HOW TO COMPLETE THIS TASK ->
Change every "Autosleutels" to "Sleutels" in the rows starting at the line containing "跟著KAKAO去旅行！英" and ending at the line containing "outro autor do estu", keeping all else the same. Return only those lines and leave out the pictures.

ENTRIES SHOWN ->
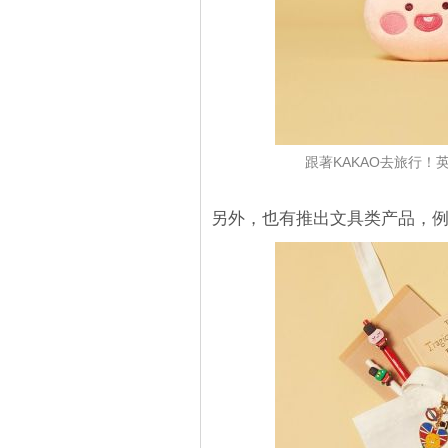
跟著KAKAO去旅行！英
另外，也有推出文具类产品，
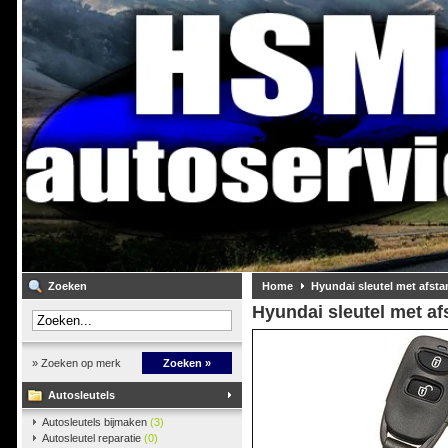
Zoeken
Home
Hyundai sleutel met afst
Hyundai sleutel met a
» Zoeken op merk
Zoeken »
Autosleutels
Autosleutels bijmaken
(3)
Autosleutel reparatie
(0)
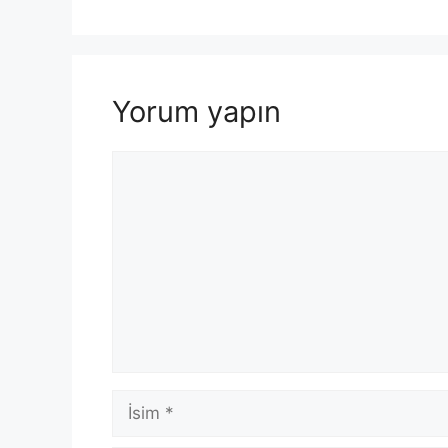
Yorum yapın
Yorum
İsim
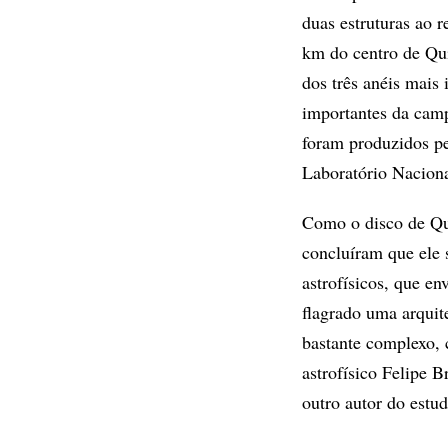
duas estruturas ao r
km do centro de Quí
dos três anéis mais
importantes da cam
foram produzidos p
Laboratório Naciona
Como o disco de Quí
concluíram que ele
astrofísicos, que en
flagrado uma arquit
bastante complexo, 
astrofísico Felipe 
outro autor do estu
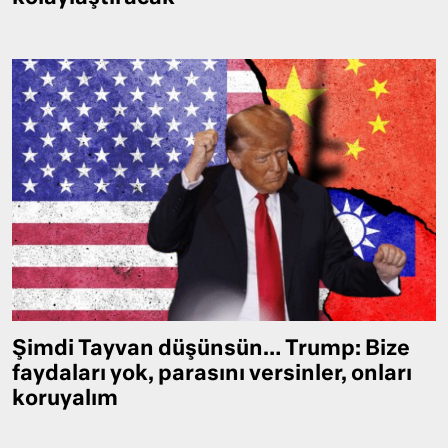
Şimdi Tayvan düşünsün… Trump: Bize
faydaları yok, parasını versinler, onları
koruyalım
--
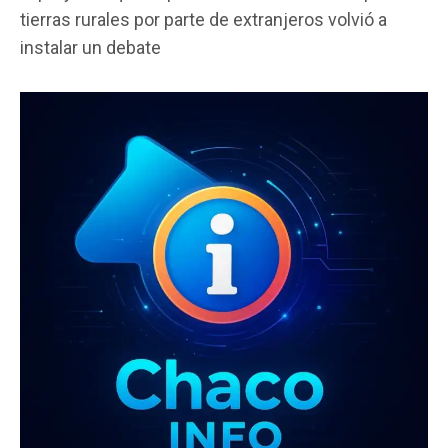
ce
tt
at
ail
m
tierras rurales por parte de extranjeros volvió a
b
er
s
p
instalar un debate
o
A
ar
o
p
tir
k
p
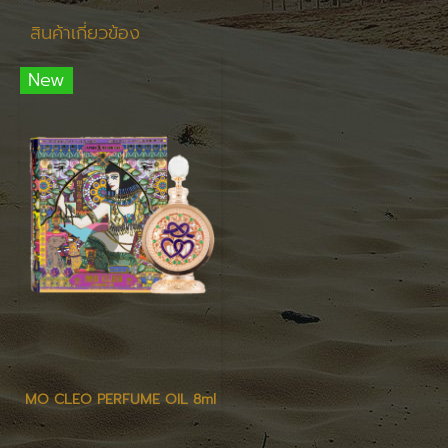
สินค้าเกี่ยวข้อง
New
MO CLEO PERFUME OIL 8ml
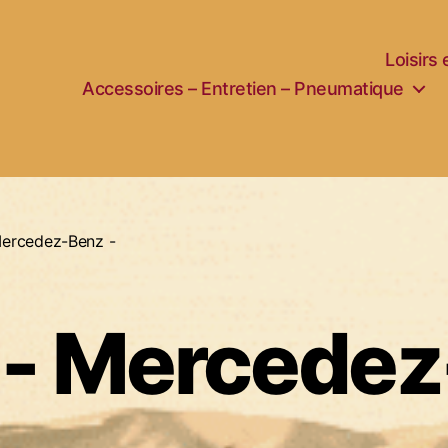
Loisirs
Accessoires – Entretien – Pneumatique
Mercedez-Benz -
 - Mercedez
==
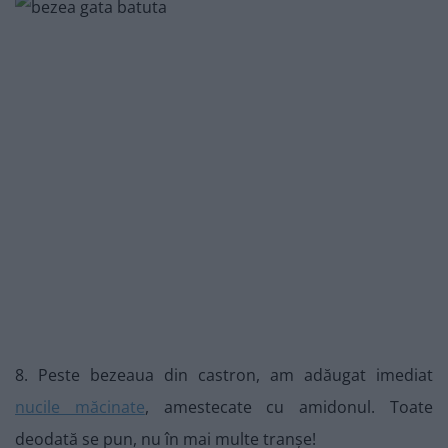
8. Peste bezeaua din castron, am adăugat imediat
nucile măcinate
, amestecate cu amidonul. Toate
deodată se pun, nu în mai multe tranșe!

ANSWER TO THIS PROBLEM ->
跟著KAKAO去旅行！英
另外，也有推出文具类产品，
Zoeken
Home
Hyundai sleutel met afst
Hyundai sleutel met a
» Zoeken op merk
Zoeken »
Sleutels
Sleutels bijmaken
(3)
Autosleutel reparatie
(0)
Yorum yapın
Yorum
İsim
duas estruturas ao r
km do centro de Quí
dos três anéis mais
importantes da cam
foram produzidos p
Laboratório Naciona
Como o disco de Quí
concluíram que ele
astrofísicos, que en
flagrado uma arquit
bastante complexo, 
astrofísico Felipe 
outro autor do estu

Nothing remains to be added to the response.